Went on a sort of mini retreat this past weekend. Babysat for my nephew’s dogs. Two tiny creatures that seem to think they are human beings of another sort. José is a miniature Doberman with incredibly clear and detailed markings and long spindly legs that look fragile but aren’t. Cuervo is a squat densely built Chihuahua mix that looks bow legged, built low to the ground but with enough personality to make up for any lack of height.
And yes, when I sing softly, “José Cuervo, [Shelley West] you are a friend of mine, I like to drink you with a little salt and lime …,” they come running to sit diligently at my feet with cocked heads and bemused looks of what I choose to see as adoration. Of course, I could be wrong.
I have thought that after I leave, as they curl up alongside one another, José might yawn as he turns to Cuervo and say, in dog speak, “That’s one crazy lady always telling us that story about bar fights, shooting out lights, and dancing on table tops.” And Cuervo, yawning as he curls himself even tighter says on a sigh, “Si, a bit loco, but she sure knows how to scratch ears.”

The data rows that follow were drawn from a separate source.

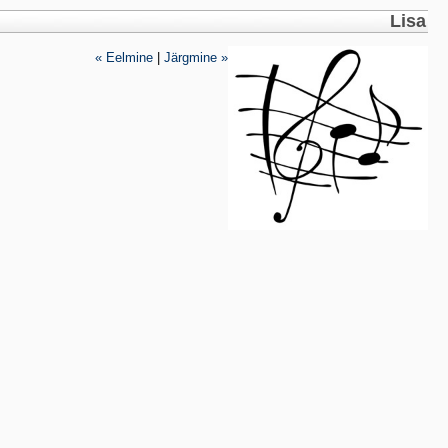
Lisa
« Eelmine
|
Järgmine »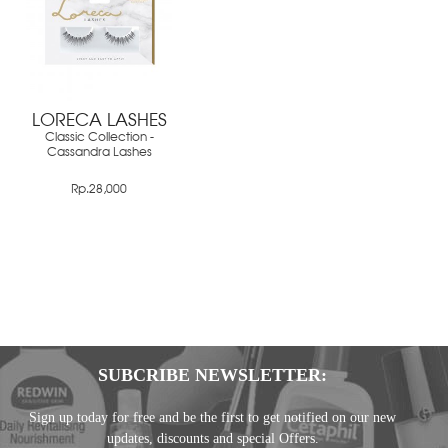
LORECA LASHES
Classic Collection -
Cassandra Lashes
Rp.28,000
SUBCRIBE NEWSLETTER:
Sign up today for free and be the first to get notified on our new
updates, discounts and special Offers.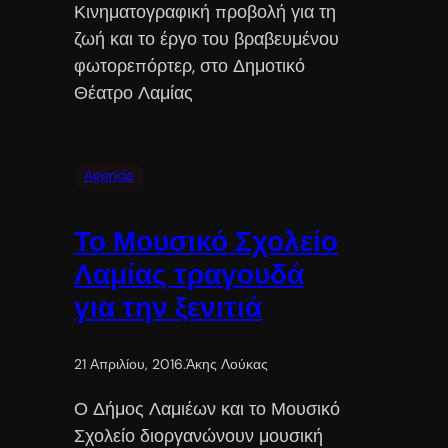
Κινηματογραφική προβολή για τη
ζωή και το έργο του βραβευμένου
φωτορεπόρτερ, στο Δημοτικό
Θέατρο Λαμίας
Agenda
Το Μουσικό Σχολείο
Λαμίας τραγουδά
για την ξενιτιά
21 Απριλίου, 2016
.
Άκης Λούκας
Ο Δήμος Λαμιέων και το Μουσικό
Σχολείο διοργανώνουν μουσική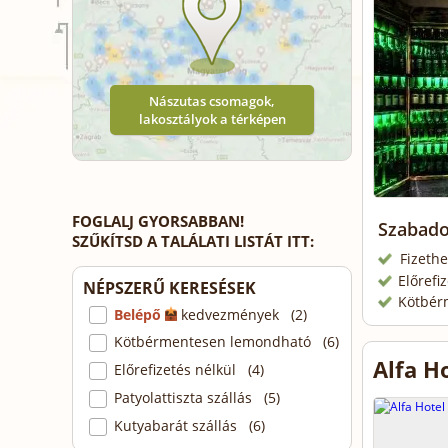
Nászutas csomagok,
lakosztályok a térképen
FOGLALJ GYORSABBAN!
Szabado
SZŰKÍTSD A TALÁLATI LISTÁT ITT:
Fizethe
Előrefi
NÉPSZERŰ KERESÉSEK
Kötbér
Belépő
kedvezmények (2)
Kötbérmentesen lemondható (6)
Alfa H
Előrefizetés nélkül (4)
Patyolattiszta szállás (5)
Kutyabarát szállás (6)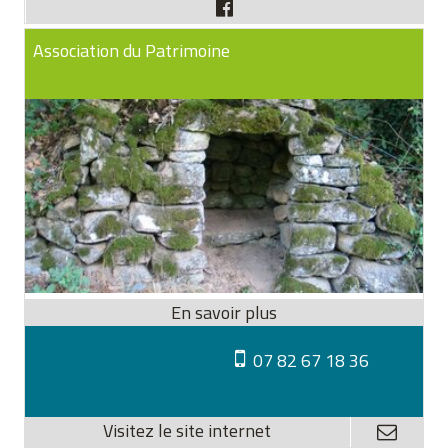
Association du Patrimoine
07 82 67 18 36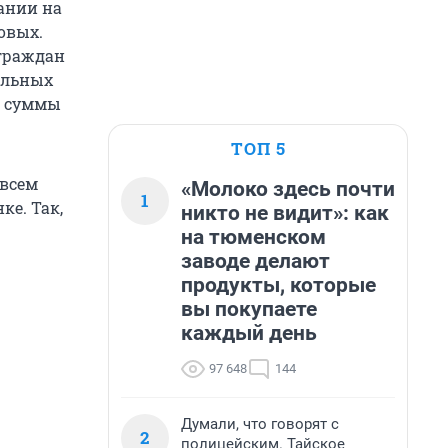
вании на
довых.
граждан
альных
т суммы
ТОП 5
 всем
«Молоко здесь почти
1
е. Так,
никто не видит»: как
на тюменском
заводе делают
продукты, которые
вы покупаете
каждый день
97 648
144
Думали, что говорят с
2
полицейским. Тайское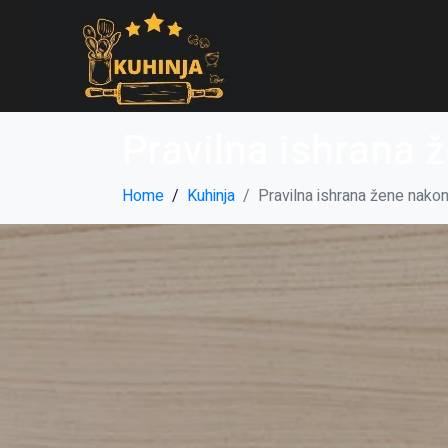
Pravilna ishrana 
Home
Kuhinja
Pravilna ishrana žene nakon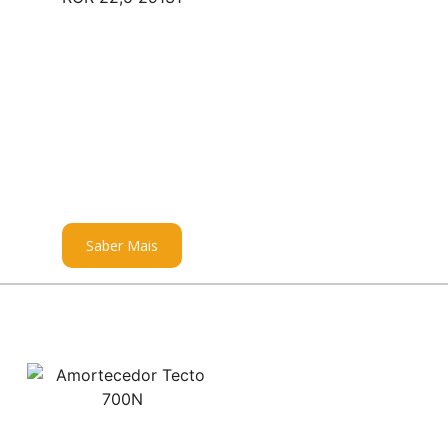
Saber Mais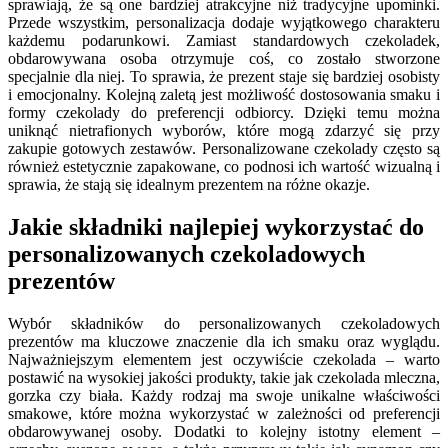
sprawiają, że są one bardziej atrakcyjne niż tradycyjne upominki.
Przede wszystkim, personalizacja dodaje wyjątkowego charakteru
każdemu podarunkowi. Zamiast standardowych czekoladek,
obdarowywana osoba otrzymuje coś, co zostało stworzone
specjalnie dla niej. To sprawia, że prezent staje się bardziej osobisty
i emocjonalny. Kolejną zaletą jest możliwość dostosowania smaku i
formy czekolady do preferencji odbiorcy. Dzięki temu można
uniknąć nietrafionych wyborów, które mogą zdarzyć się przy
zakupie gotowych zestawów. Personalizowane czekolady często są
również estetycznie zapakowane, co podnosi ich wartość wizualną i
sprawia, że stają się idealnym prezentem na różne okazje.
Jakie składniki najlepiej wykorzystać do
personalizowanych czekoladowych
prezentów
Wybór składników do personalizowanych czekoladowych
prezentów ma kluczowe znaczenie dla ich smaku oraz wyglądu.
Najważniejszym elementem jest oczywiście czekolada – warto
postawić na wysokiej jakości produkty, takie jak czekolada mleczna,
gorzka czy biała. Każdy rodzaj ma swoje unikalne właściwości
smakowe, które można wykorzystać w zależności od preferencji
obdarowywanej osoby. Dodatki to kolejny istotny element –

Exciting, no. But quiet and fruitful. I spent the time coloring and doing a bit of reading, Dean Koontz and The Good Guy. Also, when it wasn’t raining, I sat out on the backyard patio which is densely populated with potted plants and flowers of every kind and hue. That was a feast for the eyes and food for the soul of this colorist. And Dean Koontz, as he always seems to do, offered up a thought provoking quote:
Sorrow is not a raven perched persistently above a chamber door. Sorrow is a thing with teeth, and while in time it retreats, it comes back at the whisper of its name.
I think that sorrow might have many different names, but this weekend I couldn’t help but relate it back to the Wild Thing I had so recently written about here. That thing with teeth that howls inside of us when dismissed or ignored. That piece of our creatureliness that is self calling to self, to remember who and what we truly are.

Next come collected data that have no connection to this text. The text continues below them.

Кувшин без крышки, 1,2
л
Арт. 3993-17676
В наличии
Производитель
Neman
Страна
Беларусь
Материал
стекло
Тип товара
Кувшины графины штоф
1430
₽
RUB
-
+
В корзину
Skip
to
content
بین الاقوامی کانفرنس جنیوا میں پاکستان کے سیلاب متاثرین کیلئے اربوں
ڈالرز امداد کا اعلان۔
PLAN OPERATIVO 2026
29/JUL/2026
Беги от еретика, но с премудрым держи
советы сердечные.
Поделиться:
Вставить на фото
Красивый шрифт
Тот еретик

In that sense, sorrow’s name could be loneliness, that strong feeling sense of something missing that occasionally rises like a wave, threatening to sweep us away from any and all moorings. The genuine yearning for true self.
In my last post, I spoke of hearing that howl. And this weekend I spent time completely alone with two small creatures who are just a bit on the wild side. I don’t think any of us was lonely. I certainly wasn’t. I had uninterrupted time to answer that call and did so, satisfied with my endeavors and the mutual affection that surrounded all three of us.

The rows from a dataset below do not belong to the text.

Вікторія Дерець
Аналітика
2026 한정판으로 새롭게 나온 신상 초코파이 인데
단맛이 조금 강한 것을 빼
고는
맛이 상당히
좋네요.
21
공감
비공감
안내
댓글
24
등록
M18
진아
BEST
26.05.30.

Wild Things have teeth. They also have claws and wiry strength. They must, in order to survive in the dark shadowed wilderness they are forced to inhabit. They can be both persistent and tenacious, holding on for years and years. So what does one do about that?
They are wild, so capturing and possessing them is out of the question. They must be wooed, courted. Which means one must enter their space and simply sit quietly and listen. Make one self available and learn whatever language they speak. Not an easy task, but the rewards can be profound. I know because I came away from this past quiet weekend with four new images and the words of three new poems dancing (yes, on table tops) inside of my head. Not a bad outcome for being alone with two small creatures who sometimes snarl and growl.
When they do, I snarl and growl right back. They go still, and then tentatively snarl, so I growl back and we go at it for a few minutes and then all sit back on our haunches and grin at one another. I do wonder, at times, if they simply recognize and are drawn by that wild thing that resides in me and in them as well.
How often do you set aside, or make time to simply sit and listen to that wild thing inside of you? Do you occasionally bare your fangs, snarl and growl, then find laughter in that quiet companionship? Have you learned that other language that is lonely and seeks something of its own kind? Have you ever heard self calling to self, and allowed yourself to experience the sorrow and yearning that might entail? Sorrow that can only be healed by you. Sorrow that has many names and one of them might be The Wild Thing.